14. The exception for distributions from retirement plans suggests that potentially taxable investors may want to shift wages and investments to retirement plans such as 401(k) plans, 403(b) annuities, and IRAs, or to 409A deferred compensation plans. Increasing contributions will reduce income and may help you stay below the applicable thresholds. Small business owners may want to set up retirement plans, especially 401(k) plans. If you have not yet established a plan, I suggest  you open one and consider increasing contributions to keep your income under $200000.  

15. Another exception is provided for income ordinarily derived from a trade or business that is not a passive activity under Code Sec. 469, such as a sole proprietorship. Small business owners may avoid the tax and investment income from an active trade or business is excluded. However, SECA (Self-Employment Contributions Act) taxes still remain intact to proprietors and partners. Income from trading in financial instruments and commodities over the income numbers will be paying the 3.8% tax.

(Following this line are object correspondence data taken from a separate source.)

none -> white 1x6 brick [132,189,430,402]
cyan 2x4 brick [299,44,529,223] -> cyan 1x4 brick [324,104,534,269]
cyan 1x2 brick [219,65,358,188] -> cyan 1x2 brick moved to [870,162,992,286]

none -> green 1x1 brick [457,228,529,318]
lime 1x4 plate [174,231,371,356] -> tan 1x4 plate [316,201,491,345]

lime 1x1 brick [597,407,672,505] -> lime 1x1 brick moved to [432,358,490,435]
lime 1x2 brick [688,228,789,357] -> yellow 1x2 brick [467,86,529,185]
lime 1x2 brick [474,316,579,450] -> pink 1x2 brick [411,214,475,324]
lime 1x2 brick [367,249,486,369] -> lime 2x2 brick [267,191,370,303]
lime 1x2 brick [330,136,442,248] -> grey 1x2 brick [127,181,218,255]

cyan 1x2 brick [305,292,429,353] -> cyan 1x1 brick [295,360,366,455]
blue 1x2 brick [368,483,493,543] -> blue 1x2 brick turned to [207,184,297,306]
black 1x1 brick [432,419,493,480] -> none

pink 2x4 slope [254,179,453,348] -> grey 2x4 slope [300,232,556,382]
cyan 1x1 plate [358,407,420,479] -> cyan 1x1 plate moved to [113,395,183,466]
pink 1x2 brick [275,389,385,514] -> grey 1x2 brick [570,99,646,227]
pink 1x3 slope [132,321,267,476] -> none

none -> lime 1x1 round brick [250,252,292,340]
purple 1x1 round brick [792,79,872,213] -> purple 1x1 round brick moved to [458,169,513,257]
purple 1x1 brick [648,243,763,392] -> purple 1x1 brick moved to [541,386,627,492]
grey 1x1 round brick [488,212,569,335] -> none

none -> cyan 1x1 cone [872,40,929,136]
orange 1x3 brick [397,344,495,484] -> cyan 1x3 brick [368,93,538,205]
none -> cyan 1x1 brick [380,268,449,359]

This may be boring tax news, but very important for Realtors to advise clients who are selling high end Jumbo multi million dollar property. "Mine government" is not yet charging new larger transfer taxes in California, but this 3.8% Federal tax on the wealthy wage earner (I say this because business owners and corporations know how to write off income to avoid the $200,000. income number while w-2 earners like myself will worry about paying this). 
This is not tax advice, just news to plan around if you are a w-2 income earner who works hard and makes a good deal of money.